Call me Ishmael, too. Call all of us so. We frail few, the last remnant watchers of boxing, as we march ever toward our destiny, singing melodies from long ago in observance of an old time ritual called pugilism. No matter the drum has faded, no matter the bells have stopped ringing, we keep marching on in time. Can you hear it in the distance? It has gone ever faint now; slowly receding from the front pages of the paper, there now to the middle, again now just a blip on the back page, and now into the slippery recess of cyberspace.
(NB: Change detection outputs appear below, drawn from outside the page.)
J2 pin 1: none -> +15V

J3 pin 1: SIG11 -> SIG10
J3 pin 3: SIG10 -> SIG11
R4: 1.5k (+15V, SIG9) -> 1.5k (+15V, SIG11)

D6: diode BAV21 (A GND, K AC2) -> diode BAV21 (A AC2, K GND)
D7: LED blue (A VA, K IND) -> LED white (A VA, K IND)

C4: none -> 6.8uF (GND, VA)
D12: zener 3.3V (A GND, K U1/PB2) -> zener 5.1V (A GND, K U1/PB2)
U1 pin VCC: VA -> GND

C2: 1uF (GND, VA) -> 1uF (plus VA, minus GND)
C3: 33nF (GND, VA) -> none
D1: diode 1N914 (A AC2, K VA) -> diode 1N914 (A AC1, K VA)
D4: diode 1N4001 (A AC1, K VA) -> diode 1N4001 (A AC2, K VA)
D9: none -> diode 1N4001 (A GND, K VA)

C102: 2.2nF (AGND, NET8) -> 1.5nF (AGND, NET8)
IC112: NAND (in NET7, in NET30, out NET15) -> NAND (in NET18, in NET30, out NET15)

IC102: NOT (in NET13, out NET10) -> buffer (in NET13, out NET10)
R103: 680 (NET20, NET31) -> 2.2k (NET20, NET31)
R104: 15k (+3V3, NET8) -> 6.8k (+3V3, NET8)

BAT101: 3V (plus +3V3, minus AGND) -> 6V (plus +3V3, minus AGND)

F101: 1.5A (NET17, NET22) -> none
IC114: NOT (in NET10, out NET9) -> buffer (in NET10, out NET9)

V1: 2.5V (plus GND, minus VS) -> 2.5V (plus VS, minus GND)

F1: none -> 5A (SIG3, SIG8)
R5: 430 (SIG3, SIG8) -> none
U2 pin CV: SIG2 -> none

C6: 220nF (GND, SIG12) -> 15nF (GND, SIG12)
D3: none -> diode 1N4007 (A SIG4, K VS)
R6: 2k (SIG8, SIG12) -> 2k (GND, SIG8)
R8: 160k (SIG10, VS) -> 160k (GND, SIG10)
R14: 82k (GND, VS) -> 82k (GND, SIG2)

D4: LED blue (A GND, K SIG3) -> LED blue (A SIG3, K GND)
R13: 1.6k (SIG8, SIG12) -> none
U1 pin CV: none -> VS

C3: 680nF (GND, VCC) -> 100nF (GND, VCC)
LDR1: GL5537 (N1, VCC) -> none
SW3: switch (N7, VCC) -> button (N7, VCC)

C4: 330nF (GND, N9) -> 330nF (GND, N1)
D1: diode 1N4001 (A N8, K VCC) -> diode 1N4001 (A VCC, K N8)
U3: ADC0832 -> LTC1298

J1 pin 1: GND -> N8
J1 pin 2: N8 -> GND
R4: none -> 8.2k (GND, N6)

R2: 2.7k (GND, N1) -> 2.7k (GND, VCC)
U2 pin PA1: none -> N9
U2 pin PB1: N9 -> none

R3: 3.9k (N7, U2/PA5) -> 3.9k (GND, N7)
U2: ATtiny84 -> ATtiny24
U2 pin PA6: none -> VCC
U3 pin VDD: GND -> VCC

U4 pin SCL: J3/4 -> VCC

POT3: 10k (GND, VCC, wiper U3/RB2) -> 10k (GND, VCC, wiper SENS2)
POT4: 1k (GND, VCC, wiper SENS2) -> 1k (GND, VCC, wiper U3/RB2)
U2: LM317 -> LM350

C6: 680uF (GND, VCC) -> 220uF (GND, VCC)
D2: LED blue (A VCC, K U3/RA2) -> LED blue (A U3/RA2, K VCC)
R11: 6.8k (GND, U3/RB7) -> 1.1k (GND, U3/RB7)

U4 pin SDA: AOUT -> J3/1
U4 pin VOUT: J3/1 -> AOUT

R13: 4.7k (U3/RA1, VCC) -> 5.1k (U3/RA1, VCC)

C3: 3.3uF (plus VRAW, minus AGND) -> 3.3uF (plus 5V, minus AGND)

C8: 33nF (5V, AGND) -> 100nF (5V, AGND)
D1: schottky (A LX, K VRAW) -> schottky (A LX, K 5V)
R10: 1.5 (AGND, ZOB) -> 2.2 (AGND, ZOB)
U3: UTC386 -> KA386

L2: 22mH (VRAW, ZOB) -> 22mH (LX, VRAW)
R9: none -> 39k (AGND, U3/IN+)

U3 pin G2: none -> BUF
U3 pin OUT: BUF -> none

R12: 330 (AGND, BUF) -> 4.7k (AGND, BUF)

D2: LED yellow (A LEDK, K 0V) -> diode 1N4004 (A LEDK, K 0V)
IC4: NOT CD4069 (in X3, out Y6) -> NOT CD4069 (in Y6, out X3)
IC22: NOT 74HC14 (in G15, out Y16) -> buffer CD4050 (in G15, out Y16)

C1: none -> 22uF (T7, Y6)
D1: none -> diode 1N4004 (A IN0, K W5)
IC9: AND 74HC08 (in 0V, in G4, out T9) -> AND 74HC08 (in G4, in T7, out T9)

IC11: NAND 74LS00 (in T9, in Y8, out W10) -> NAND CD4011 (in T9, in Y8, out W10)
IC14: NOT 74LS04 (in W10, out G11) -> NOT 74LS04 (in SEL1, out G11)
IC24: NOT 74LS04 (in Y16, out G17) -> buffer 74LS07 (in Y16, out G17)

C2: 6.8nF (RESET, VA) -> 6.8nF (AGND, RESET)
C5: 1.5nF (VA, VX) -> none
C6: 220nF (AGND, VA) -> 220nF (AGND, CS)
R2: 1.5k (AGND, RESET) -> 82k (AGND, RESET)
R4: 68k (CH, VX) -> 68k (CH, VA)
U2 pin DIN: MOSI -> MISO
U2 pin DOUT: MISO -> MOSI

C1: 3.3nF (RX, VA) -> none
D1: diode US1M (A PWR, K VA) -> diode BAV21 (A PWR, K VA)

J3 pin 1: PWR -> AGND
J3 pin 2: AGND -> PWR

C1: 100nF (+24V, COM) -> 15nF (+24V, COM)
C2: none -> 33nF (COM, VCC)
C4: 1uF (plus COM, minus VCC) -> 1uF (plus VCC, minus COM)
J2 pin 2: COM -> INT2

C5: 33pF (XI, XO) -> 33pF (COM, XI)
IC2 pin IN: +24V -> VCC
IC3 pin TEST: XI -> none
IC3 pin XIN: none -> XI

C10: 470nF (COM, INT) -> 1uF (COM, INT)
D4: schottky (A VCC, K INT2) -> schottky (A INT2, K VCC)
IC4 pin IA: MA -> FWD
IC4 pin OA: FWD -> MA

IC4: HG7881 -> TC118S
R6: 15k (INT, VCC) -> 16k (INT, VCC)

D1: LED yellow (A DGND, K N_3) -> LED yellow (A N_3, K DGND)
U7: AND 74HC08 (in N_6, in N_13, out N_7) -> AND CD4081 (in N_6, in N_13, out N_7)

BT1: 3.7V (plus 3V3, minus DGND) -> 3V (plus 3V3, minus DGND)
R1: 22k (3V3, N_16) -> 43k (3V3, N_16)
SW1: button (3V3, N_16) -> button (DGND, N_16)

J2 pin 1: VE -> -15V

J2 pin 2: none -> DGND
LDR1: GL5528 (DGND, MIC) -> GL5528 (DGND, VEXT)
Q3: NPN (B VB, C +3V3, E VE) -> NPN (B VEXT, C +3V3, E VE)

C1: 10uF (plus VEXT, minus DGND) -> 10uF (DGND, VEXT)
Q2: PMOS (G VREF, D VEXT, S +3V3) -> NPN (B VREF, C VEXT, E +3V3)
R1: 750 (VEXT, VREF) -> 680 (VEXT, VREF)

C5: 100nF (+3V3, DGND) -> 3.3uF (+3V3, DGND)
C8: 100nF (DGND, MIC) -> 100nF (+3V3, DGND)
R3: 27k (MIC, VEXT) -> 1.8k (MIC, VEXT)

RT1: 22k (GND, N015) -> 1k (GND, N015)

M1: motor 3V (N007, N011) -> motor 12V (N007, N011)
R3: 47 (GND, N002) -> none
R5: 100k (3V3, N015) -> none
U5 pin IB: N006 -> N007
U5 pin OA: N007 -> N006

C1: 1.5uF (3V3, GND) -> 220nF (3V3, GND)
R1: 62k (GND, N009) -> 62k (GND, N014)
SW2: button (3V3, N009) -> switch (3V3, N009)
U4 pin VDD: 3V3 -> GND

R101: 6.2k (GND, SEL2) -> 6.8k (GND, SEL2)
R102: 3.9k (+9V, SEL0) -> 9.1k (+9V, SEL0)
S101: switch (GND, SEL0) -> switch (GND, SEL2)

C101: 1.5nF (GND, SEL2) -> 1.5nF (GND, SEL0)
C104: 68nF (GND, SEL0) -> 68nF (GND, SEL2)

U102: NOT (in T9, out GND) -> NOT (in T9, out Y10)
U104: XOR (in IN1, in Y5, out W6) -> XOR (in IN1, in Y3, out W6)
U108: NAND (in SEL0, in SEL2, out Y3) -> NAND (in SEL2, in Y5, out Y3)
But we still tarry along, soldiers of a soulless age, movie extras who believe we might be the star of another show, but too afraid to lose what we have in this one to find out if it’s true. As the week goes on, as the numbness of modern life slaps us back down to our depravity, we listen for sounds of the past. They are almost gone now, but not yet forgotten, not yet forgotten, not yet forgotten. Boxing is dead, maybe, and we are its ghosts. But we rise from our graves on Saturday nights. We float in ethereal space. We are alive. We will be alive forever. Because someday there will just be rumors of fights, stirring legends from long ago. We will be part of that story, the wraiths, bit players in a bigger story than anyone could have hoped for, a legend more intriguing with each retelling.

Wherever we are when boxing is no more, whether we are dancing with the angels in heaven, twisting with demons in hell or emptying ourselves into a bottomless oblivion, we will be better off for having lived the life we chose. And those who tell the mysteries of our day, the one’s we know by heart, will be better off for it, too.

Yes, boxing is dead, maybe, but it doesn’t know it yet. And we won’t admit to you either.